Abstract

O glioblastoma (GBM) é, um tumor cerebral maligno agressivo normalmente resultando em morte do paciente dentro de um ano após o diagnóstico; e aqueles que sobrevivem além deste ponto apresentam geralmente com recorrência do tumor num prazo de dois anos (sobrevida de 5 anos é de 5%). A heterogeneidade genética de GBM fez a caracterização molecular destes tumores uma área de grande interesse e levou à identificação de subtipos moleculares em GBM. A disponibilidade de plataformas de sequenciamento que são rápida e econômica pode promover a adoção de sequenciamento tumor no ambiente clínico, levando potencialmente a identificação de alvos genéticos clinicamente acionáveis. Neste estudo piloto, composta por tripletos de amostras de sangue normal, tumor primário, e amostras de tumores recorrentes de pacientes três; nós comparamos a capacidade de toda Illumina seqüenciamento exome (ExomeSeq) eo AmpliSeq Painel Comprehensive Cancer Ion (CCP) para identificar variantes somáticas em amostras de tumores primários e recorrentes emparelhado-paciente. Treze genes foram encontrados para abrigar variantes, a maioria dos quais eram exclusivas aos dados ExomeSeq. Surpreendentemente, apenas duas variantes foram identificados por ambas as plataformas e eles foram localizados dentro do

PTCH1 Comprar e

NF1

genes. Embora de caráter preliminar, este trabalho destaca as principais diferenças na identificação variante em dados gerados a partir das duas plataformas. São necessários estudos adicionais com tamanhos de amostras maiores para explorar ainda mais as diferenças entre essas tecnologias e para melhorar a nossa compreensão da utilidade clínica de plataformas baseadas em painel no perfil genômico de tumores cerebrais

Citation:. Virk SM, Gibson RM, Quinones-Mateu ME, Barnholtz-Sloan JS (2015) Identificação de variantes em primários e recorrentes Glioblastoma Usando um Painel de Câncer Gene-Specific e Whole exome Sequencing. PLoS ONE 10 (5): e0124178. doi: 10.1371 /journal.pone.0124178

Editor do Academic: Javier S. Castresana, da Universidade de Navarra, Espanha

Recebido: 07 de fevereiro de 2015; Aceito: 19 de fevereiro de 2015; Publicado em: 07 de maio de 2015

Direitos de autor: © 2015 Virk et al.
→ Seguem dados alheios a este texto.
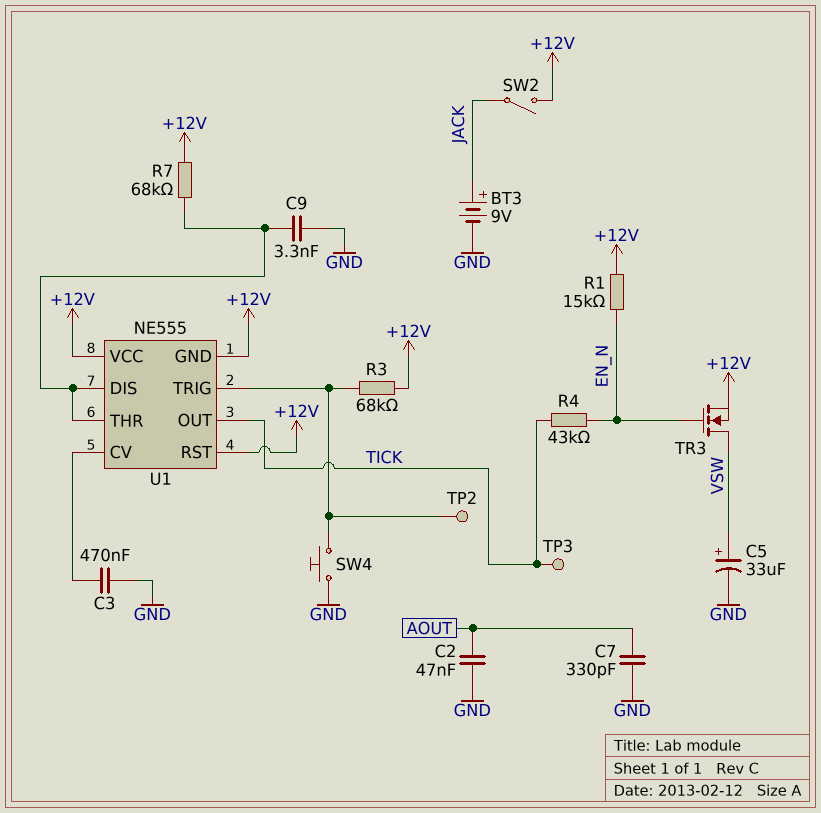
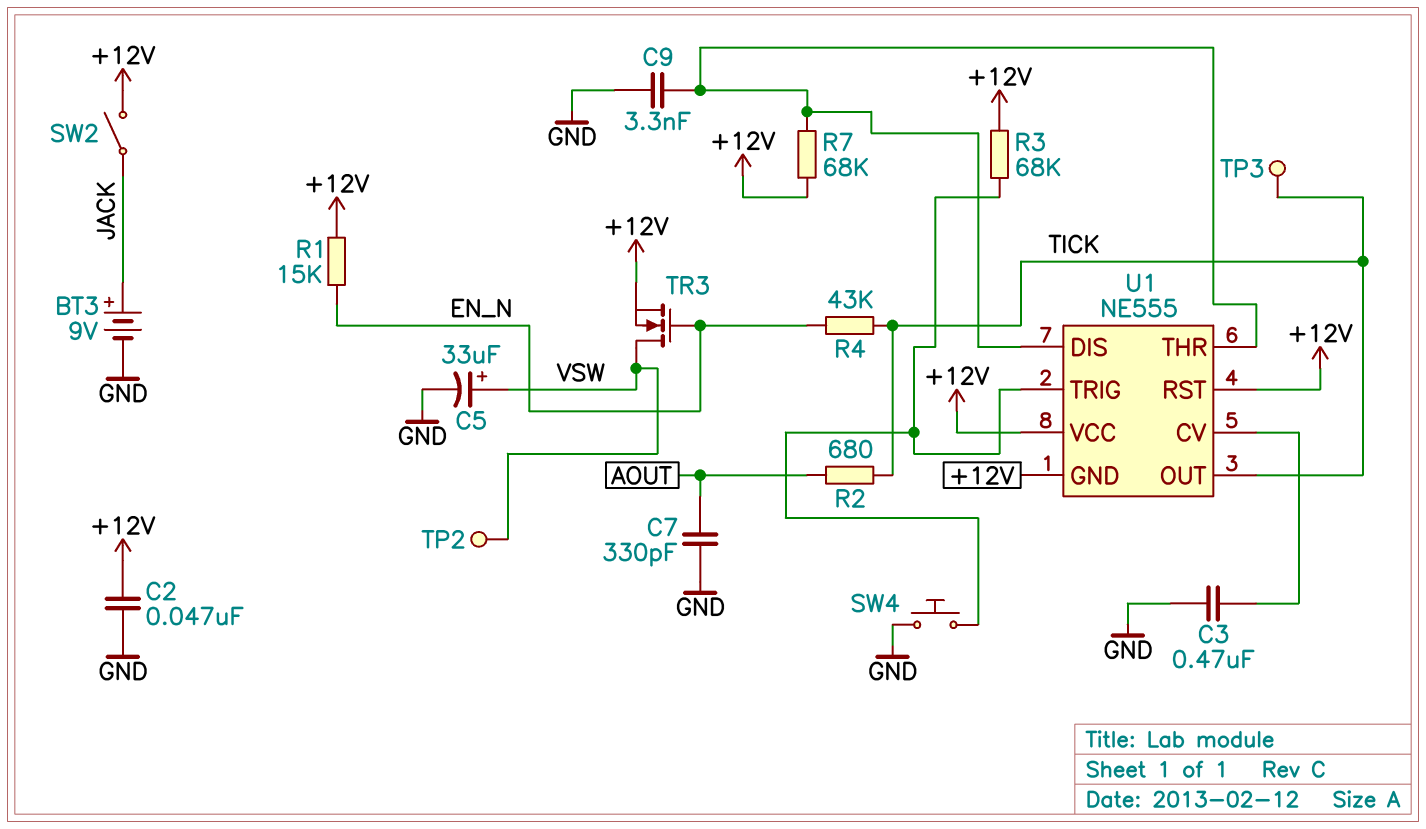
C2: 47nF (AOUT, GND) -> 47nF (+12V, GND)
R2: none -> 680 (AOUT, TICK)
TP2: test point (U1/TRIG) -> test point (VSW)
Este é um artigo de acesso aberto distribuído sob os termos da Licença Creative Commons Attribution, que permite uso irrestrito, distribuição e reprodução em qualquer meio, desde que o autor original ea fonte sejam creditados

Data Availability: Illumina toda exome dados de sequenciamento está disponível a partir de The Cancer Genome Atlas: https://tcga-data.nci.nih.gov/tcga. IDs TCGA utilizados nesta análise foram: TCGA-0957 (UH1), TCGA-1389 (UH2), TCGA-4065 (UH3). Para garantir a adesão às diretrizes para a proteção de dados derivados dos seres humanos, os dados Ion AmpliSeq está disponível a partir dos autores, a pedido e do chefe da equipa de Doenças Ohio Brain Tumor Neuro-oncologia Dr. Andrew Sloan: [email protected] .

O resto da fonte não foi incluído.